Nervous, and not quite on top form, I struggled on a sharp climb out of Scarborough and took a tumble into the verge. I was scooped up and ably encouraged to continue. This was a new level of challenge for me and I was very relieved to see the support van some 12 miles later. A chair, some tea and many friendly faces were waiting for me. The next climb was tough and many of the ‘Empowered’ riders boarded the support vehicles, Simon included, who had sped his way along to this point. Helped onto an electric bike and feet secured in, Simon had an unusual style and was not fond of stopping for anything, or anyone. We redeployed at the top of the hill and followed a delightful downhill forest track into Dalby and lunch.
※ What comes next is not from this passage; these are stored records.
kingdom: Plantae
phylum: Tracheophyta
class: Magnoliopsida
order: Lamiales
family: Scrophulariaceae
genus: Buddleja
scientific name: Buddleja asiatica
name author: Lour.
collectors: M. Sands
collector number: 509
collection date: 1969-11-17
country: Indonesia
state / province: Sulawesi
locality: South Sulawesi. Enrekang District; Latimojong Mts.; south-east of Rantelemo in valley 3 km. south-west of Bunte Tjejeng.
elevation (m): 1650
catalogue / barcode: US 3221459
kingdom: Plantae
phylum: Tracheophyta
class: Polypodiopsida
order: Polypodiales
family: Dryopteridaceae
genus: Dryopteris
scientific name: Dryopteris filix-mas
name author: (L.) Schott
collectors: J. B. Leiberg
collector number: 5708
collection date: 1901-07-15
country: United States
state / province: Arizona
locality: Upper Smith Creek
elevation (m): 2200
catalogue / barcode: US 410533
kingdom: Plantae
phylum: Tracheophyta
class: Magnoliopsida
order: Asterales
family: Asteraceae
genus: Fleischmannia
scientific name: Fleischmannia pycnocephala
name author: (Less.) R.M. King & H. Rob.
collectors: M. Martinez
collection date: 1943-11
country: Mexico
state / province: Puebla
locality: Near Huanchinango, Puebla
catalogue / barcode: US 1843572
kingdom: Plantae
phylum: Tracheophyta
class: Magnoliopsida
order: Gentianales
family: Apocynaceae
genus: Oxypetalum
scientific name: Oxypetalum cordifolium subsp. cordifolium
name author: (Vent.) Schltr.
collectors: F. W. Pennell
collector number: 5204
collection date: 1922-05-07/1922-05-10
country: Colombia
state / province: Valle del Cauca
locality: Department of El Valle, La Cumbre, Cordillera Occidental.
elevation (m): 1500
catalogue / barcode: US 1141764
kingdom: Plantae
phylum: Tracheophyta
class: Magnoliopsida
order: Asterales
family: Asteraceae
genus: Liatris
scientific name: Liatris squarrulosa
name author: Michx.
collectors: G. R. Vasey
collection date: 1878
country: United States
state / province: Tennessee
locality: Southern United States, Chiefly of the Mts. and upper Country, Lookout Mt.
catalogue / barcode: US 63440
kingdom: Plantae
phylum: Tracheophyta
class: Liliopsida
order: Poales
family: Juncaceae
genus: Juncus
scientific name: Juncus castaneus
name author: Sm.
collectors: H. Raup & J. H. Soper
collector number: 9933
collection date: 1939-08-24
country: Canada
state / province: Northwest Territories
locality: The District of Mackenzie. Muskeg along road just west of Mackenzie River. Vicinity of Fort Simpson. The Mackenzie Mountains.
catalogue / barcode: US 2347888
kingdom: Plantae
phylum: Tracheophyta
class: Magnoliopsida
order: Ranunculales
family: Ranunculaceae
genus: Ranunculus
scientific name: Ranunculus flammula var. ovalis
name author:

The way back began with a tough long climb out of Dalby. Gamely I took the lead, pedalling for all I was worth. Pushing and panting I eventually had to call it a day two thirds of the way up. I was spent, exhausted and gasping for breath. I was tottering and struggling to balance. Not only that, I had burnt out the motor on my bike. A disaster? Far from it. This was my triumph of the weekend. I had exhausted myself and found my limits. This is the frustration of MS: the encroaching nature of the condition makes it difficult to know how far one can push oneself and the shock of abruptly finding those limits. Scooped up by the team, my bike and I were soon safely installed in the sweeper vehicle with Neil, Gillian and Simon’s friendly dog Poppy for company. Day complete.
The last day was a stunning ride on the Cinder trail from Scarborough to Robin Hoods Bay and back. I was riding a different bike on loan now and was determined to complete the ride. Alas the final climb on the return up to Ravenscar took its toll on me and after one fall too many I had to call it quits. Nonetheless it was a great day and my graceful dismounts throughout the day earned me a yellow jersey in the evening camaraderie. I had cycled over 50 miles over the 2 days – more than I had ever tried before – and found a way to get both exercise and freedom with the support and backup that I now need.
Empowered People is a remarkable charity. With a group of warm, talented and committed riders and supporters they are able to create the conditions where riders with a wide variety of challenges – MS, Parkinsons, accident victims, cancer survivors and more – are able to attempt cycling challenges that would otherwise be beyond them. It is a charity that focuses on what people can do, rather than what they can’t. Empowered People aim to help and advise people to source the right bike for their needs. In addition they organise challenging bike-rides, for which they need to acquire and maintain the essential support vehicles. Most importantly they need volunteers to support the rides, making tea, driving the cars, helping with the admin and, of course, riding with the team. I am enormously grateful to them, and to the warm and inspirational Simon in particular, for giving me this opportunity to know I can still attempt physical challenges that I thought were now beyond me. And thanks to Aunty Robin – I don’t think you realised what you were about to start.